Essa nova vida também se manifesta no serviço. Deus concede diferentes dons aos seus filhos para que sejam usados na Igreja e em favor do próximo. Não servimos para conquistar a salvação, mas porque já fomos alcançados pela graça. Assim, a graça de Deus nos conduz à adoração e ao serviço, para que tudo em nossa vida resulte na glória do Senhor.
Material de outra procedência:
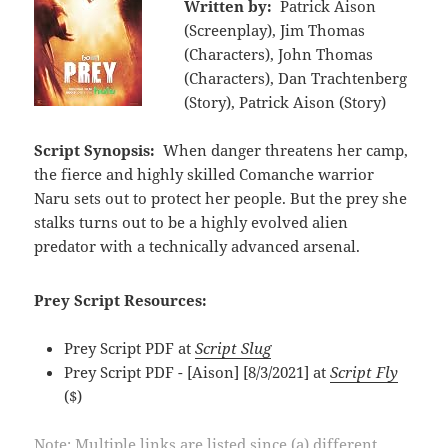
Written by:
Patrick Aison
(Screenplay), Jim Thomas
(Characters), John Thomas
(Characters), Dan Trachtenberg
(Story), Patrick Aison (Story)
Script Synopsis:
When danger threatens her camp,
the fierce and highly skilled Comanche warrior
Naru sets out to protect her people. But the prey she
stalks turns out to be a highly evolved alien
predator with a technically advanced arsenal.
Prey Script Resources:
Prey Script PDF at
Script Slug
Prey Script PDF - [Aison] [8/3/2021] at
Script Fly
($)
Note: Multiple links are listed since (a) different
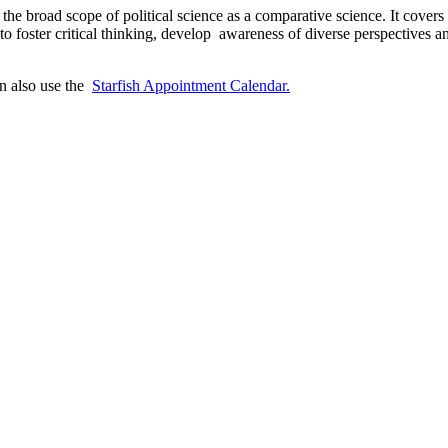
he broad scope of political science as a comparative science. It covers k
to foster critical thinking, develop awareness of diverse perspectives 
n also use the
Starfish Appointment Calendar.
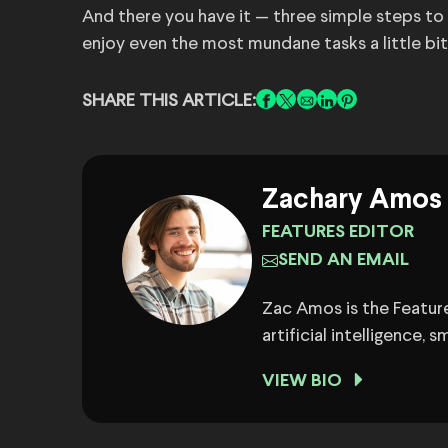
And there you have it — three simple steps to h
enjoy even the most mundane tasks a little bi
SHARE THIS ARTICLE:
Zachary Amos
FEATURES EDITOR
SEND AN EMAIL
Zac Amos is the Feature
artificial intelligence,
VIEW BIO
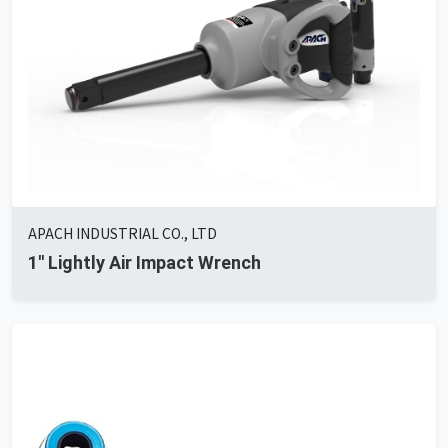
APACH INDUSTRIAL CO., LTD
1'' Lightly Air Impact Wrench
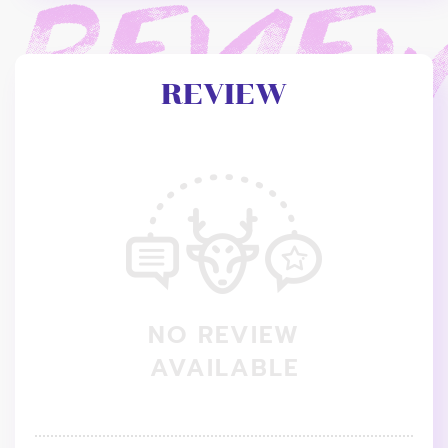
REVIEW
NO REVIEW
AVAILABLE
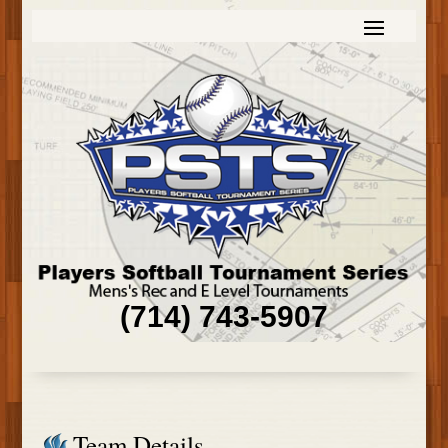
(714) 743-5907
Team Details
Assim, o texto nos apresenta três verdades: a grandeza de Deus nos leva à adoração; a misericórdia de Deus nos leva a uma nova vida; e a graça de Deus nos capacita a servir.
Primeiro, grandeza de Deus nos leva à adoração ( 11.33-36). Paulo reconhece a profundidade da riqueza, da sabedoria e do conhecimento de Deus. Deus é infinitamente maior do que nossa capacidade humana de compreendê-lo.Seus juízos são insondáveis e seus caminhos, inescrutável. Queremos, muitas vezes, entender e controlar tudo o que acontece em nossa vida.Porém, Deus não precisa se submeter à nossa compreensão limitada.Somos chamados a confiar em sua sabedoria e em sua soberania.Diante de sua grandeza, nossa resposta deve ser humildade, louvor e adoração.Tudo vem de Deus, é sustentado por Ele e existe para a sua glória.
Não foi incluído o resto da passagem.